For Immediate Release

April 29, 2005
Contact: Arlene Salac or Jim Peters
Phone: (718) 553-3015

PHILADELPHIA, PA — The U.S. Department of Transportation's Federal Aviation Administration (FAA) today approved an alternative for the extension of Runway 17-35 at Philadelphia International Airport that will reduce airport delays with the least environmental impact. The runway's extension will result in an estimated yearly delay reduction of more than 12,000 hours in 2007, the FAA said.

In its record of decision, the FAA chose "Alternative One" that would extend Runway 17-35 by 640 feet to the north and 400 feet to the south, for a new, overall runway length of 6,500 feet. The extension will shift over 120 operations to Runway 17-35, which will reduce congestion on the airport's primary runways. This alternative also would include a standard runway safety area and would require maintaining current operational procedures to suspend Runway 35 arrivals when certain ships are present in the Delaware River channel.

The city of Philadelphia proposed the extension of Runway 17-35 as a way to provide short-term relief from delays by 2007. Both the Runway 17-35 Extension Project and the airport's Capacity Enhancement Program that addresses the airport's capacity needs beyond 2007 were selected by U.S. Secretary of Transportation Norman Y. Mineta for expedited environmental review.

The FAA issued the Runway 17-35 final environmental impact statement on March 11, with its review period ending April 11. The Runway 17-35 draft environmental impact statement was issued on Oct. 15, 2004. In addition to evaluating the ability of the alternatives to meet the project's purpose and need and their potential impacts on the environment, the FAA considered all comments before reaching the decision outlined in the record of decision.

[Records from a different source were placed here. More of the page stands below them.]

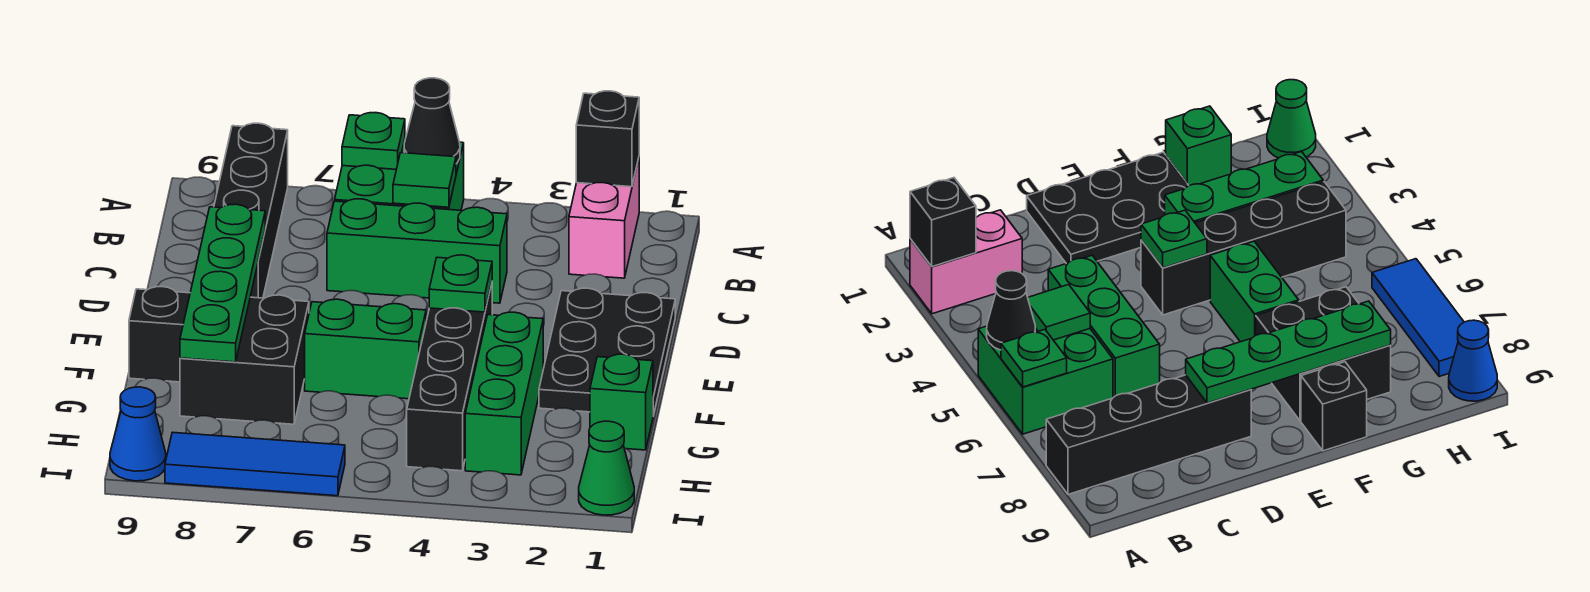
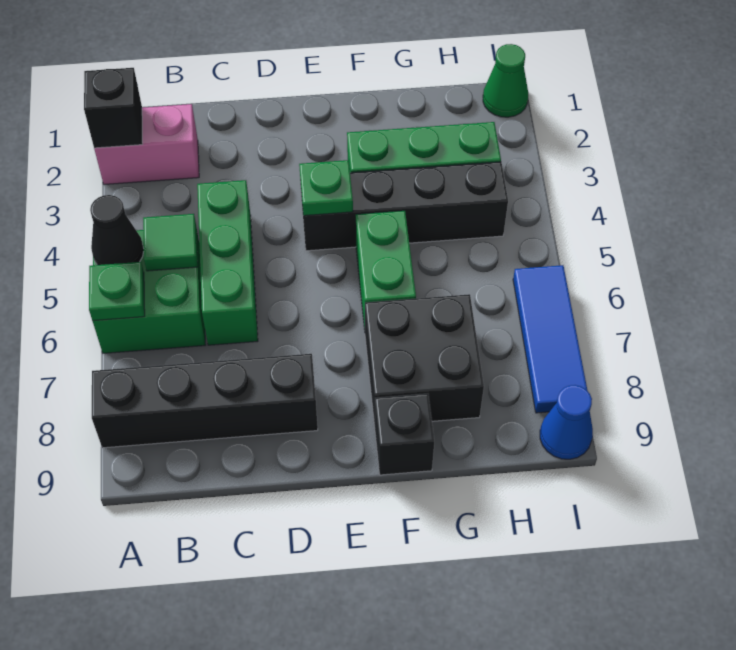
black plate D1:F2 level 1 -> none
green plate D8:G8 level 2 -> none
green brick G1 level 1 -> none

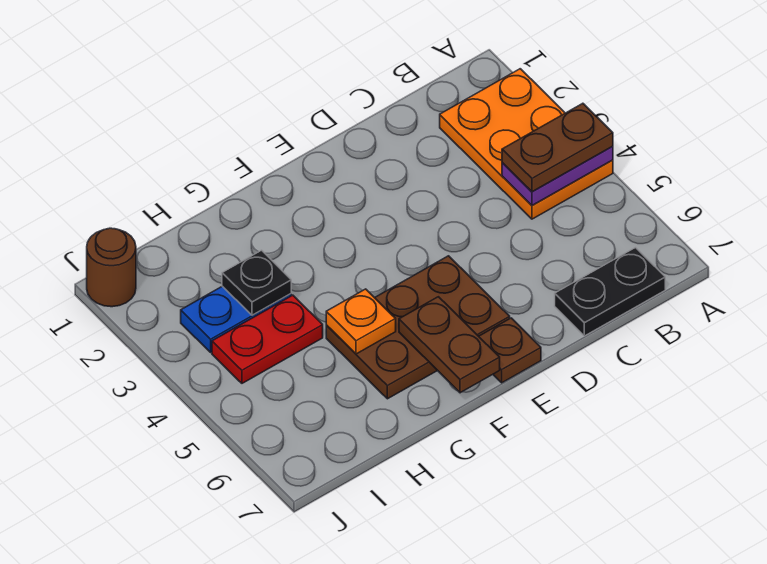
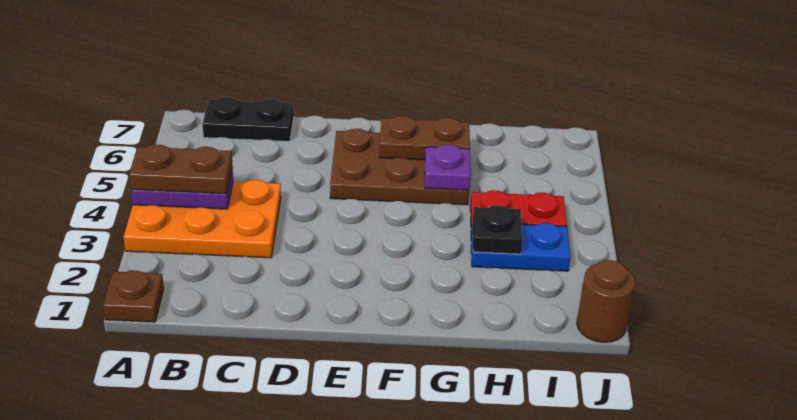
orange plate A2:B4 level 1 -> orange plate A3:C4 level 1
brown plate E7 level 1 -> brown plate A1 level 1
brown plate F6:F7 level 2 -> brown plate F6:G6 level 2
orange plate G5 level 2 -> purple plate G5 level 2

The other alternatives considered for the Runway 17-35 Extension Project were:

  • Alternative 2 – This alternative would extend Runway 17-35 by 1,140 feet to the north and 400 feet to the south. The new runway would be 7,000 feet long. This alternative would use an engineered material arresting system (EMAS) — a soft concrete barrier to stop an aircraft at the end of the runway — in place of a standard runway safety area. It would also require a displaced threshold – the safety buffer at the departure end of the runway – but would not require ship notification.
  • No-Action Alternative – This option would involve only periodic maintenance and minor enhancements needed to maintain safe operations at Philadelphia International Airport. A "no action" recommendation serves as the baseline for comparison of potential impacts and the ability of the other alternatives to meet the airport's need.

This is the final federal approval for the project, enabling the airport to apply for federal grants to help fund construction.